Прав, когда обвиняет Соколова в дурном ведении следствия, в том, что в сочиненном деле Заславский выглядит ненароком выскочившим фигурантом, вставленным из-за еврейской фамилии. Неправ, когда думает, что Заславский вообще непричастен к делу. (Ему в голову не пришло, что, напав на след действительного, а не сочиненного еврейского кандидата в цареубийцы, юрист упустит такой след. Он тоже переоценивал Соколова как профессионала).

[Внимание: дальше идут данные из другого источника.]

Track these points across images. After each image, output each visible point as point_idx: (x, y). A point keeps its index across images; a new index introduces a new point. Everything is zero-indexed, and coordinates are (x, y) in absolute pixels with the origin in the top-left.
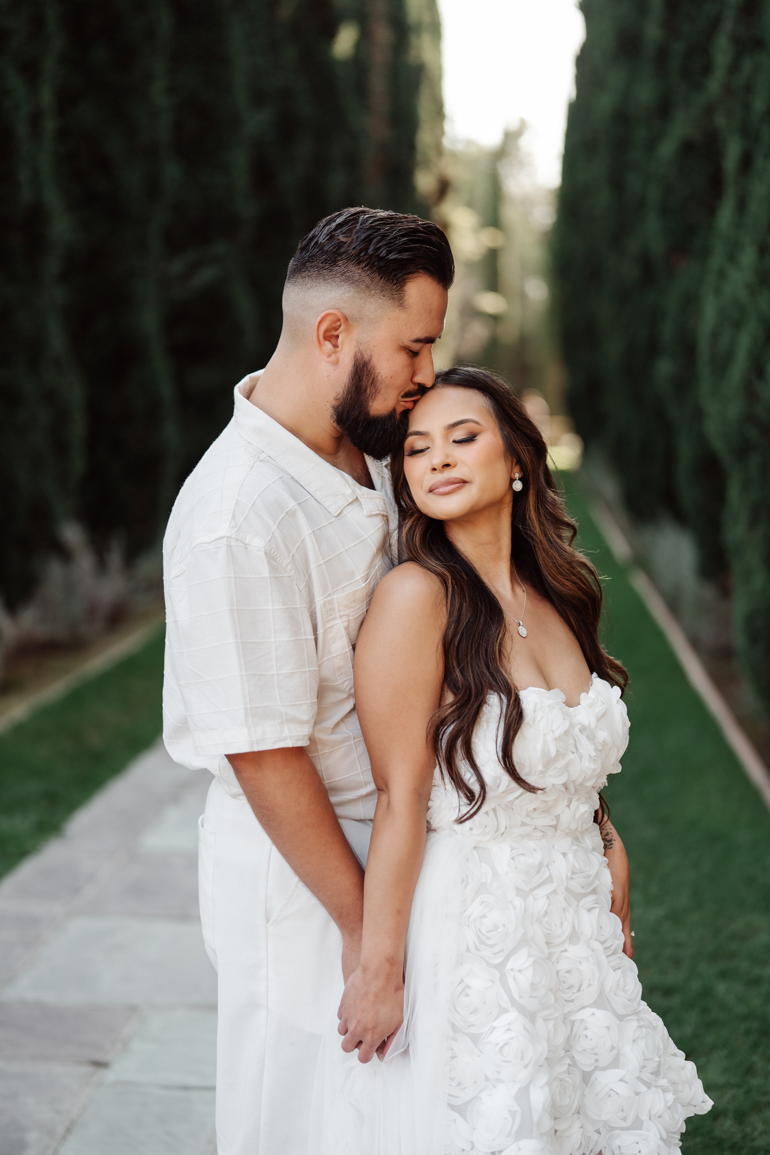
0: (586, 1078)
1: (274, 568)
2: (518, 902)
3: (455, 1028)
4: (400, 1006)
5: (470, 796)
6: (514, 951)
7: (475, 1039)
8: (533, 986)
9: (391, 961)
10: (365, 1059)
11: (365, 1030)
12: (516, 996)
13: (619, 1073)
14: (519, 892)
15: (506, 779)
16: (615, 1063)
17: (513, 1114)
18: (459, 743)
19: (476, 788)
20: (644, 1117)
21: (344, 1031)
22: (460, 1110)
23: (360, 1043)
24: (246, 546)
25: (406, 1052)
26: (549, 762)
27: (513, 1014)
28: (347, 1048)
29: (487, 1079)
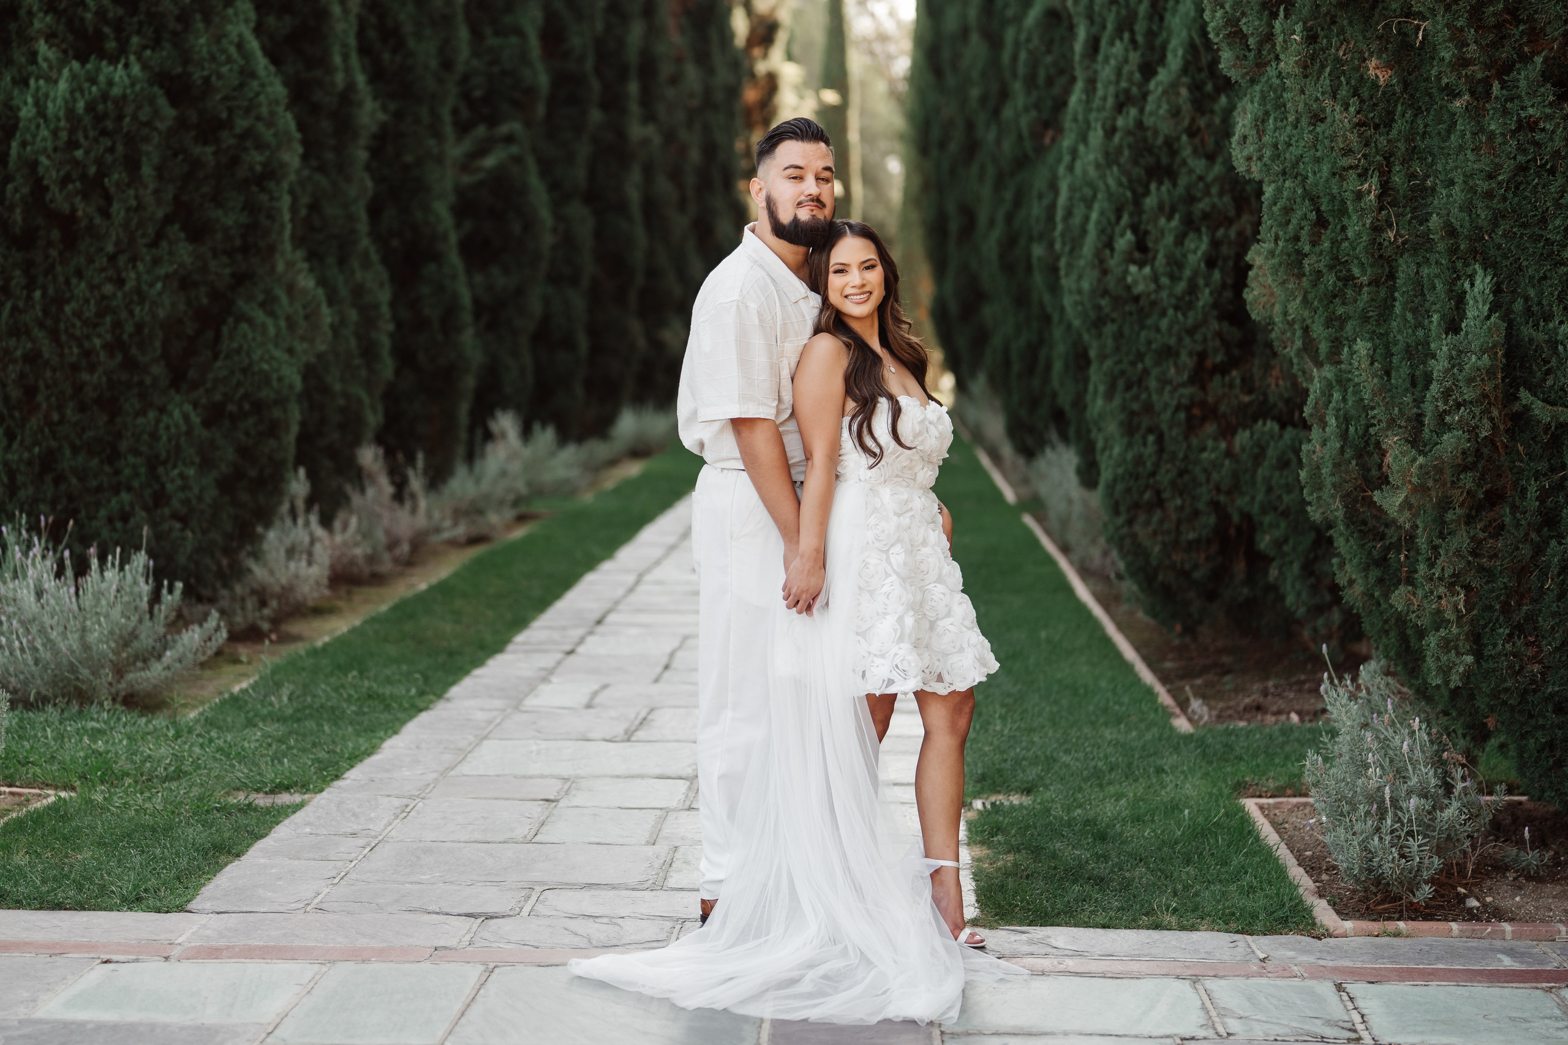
0: (932, 626)
1: (761, 321)
2: (895, 518)
3: (860, 589)
4: (823, 578)
5: (874, 455)
6: (893, 545)
7: (871, 593)
8: (905, 564)
9: (817, 551)
10: (800, 612)
11: (802, 592)
12: (895, 567)
13: (949, 620)
14: (896, 514)
15: (893, 443)
16: (948, 614)
17: (895, 630)
18: (865, 425)
19: (877, 451)
20: (965, 646)
21: (786, 598)
22: (862, 634)
23: (798, 602)
24: (747, 307)
25: (827, 604)
26: (916, 436)
27: (894, 577)
28: (789, 607)
29: (878, 614)
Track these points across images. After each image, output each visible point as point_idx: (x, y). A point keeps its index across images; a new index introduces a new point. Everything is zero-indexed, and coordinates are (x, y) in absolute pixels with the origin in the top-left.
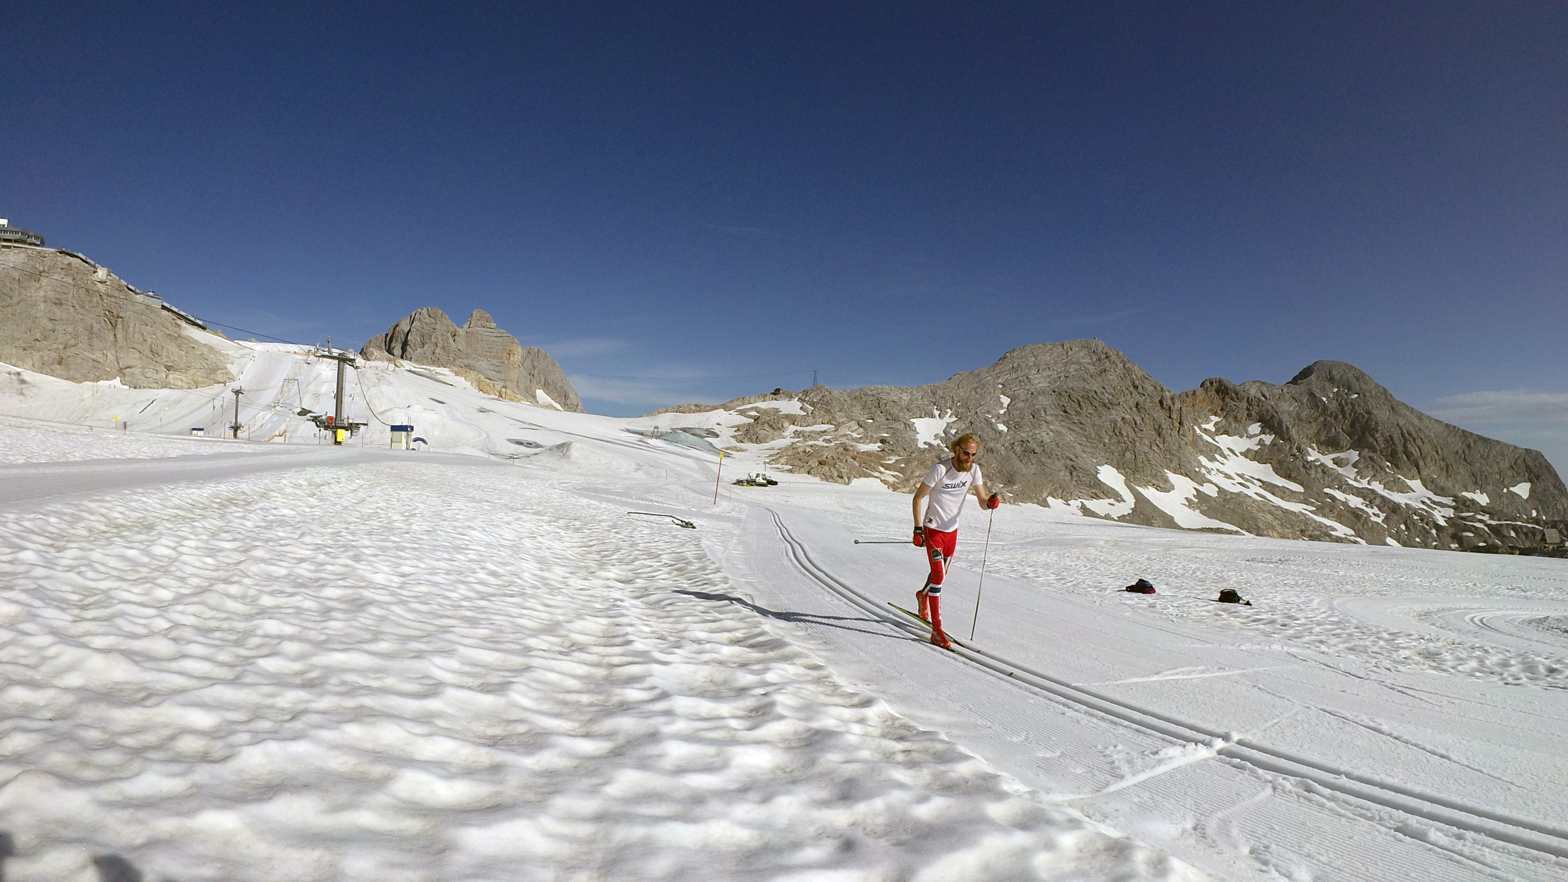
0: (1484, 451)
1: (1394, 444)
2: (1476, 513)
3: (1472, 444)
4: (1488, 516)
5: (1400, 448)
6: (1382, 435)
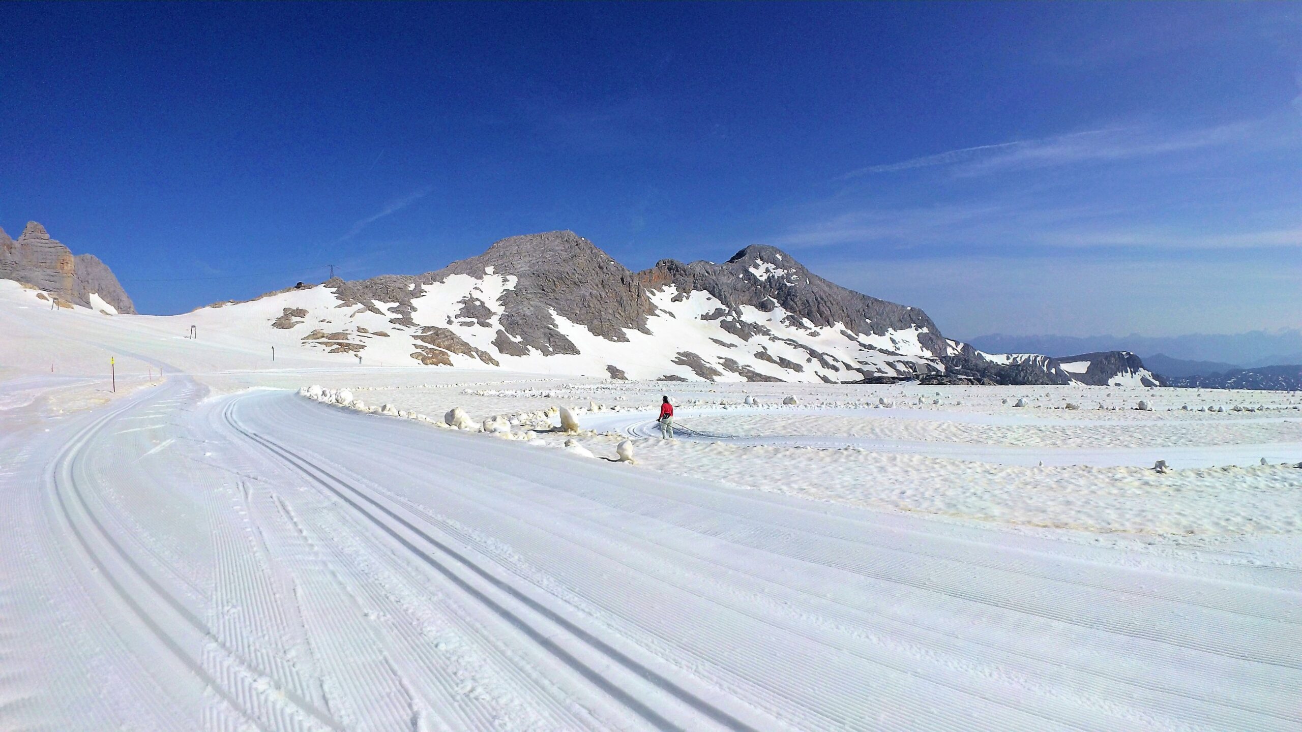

Между тем этот безымянный до нашего времени Заславский оказался первым человеком, посланным большевиками из Екатеринбурга, чтобы убить Романовых в ссылке. В Тобольске.

Глава 23

ЗАГОВОРЩИКИ

Оба прибывших отряда, захватив и поделив власть, стали требовать от Отряда особого назначения (царскосельских стрелков) выдачи им Романовых. Больше всех старался Заславский: распускал слухи о готовящемся побеге семьи и предлагал перевести их «на гору», т е. в тобольскую тюрьму.

Царскосельские солдаты категорически отказали. Во-первых, отвечали за узников по закону все-таки они, а не прибывшие омичи с уральцами. Во-вторых, им не хотелось перебираться из уютных окрестностей губернаторского дома в тюремные казармы.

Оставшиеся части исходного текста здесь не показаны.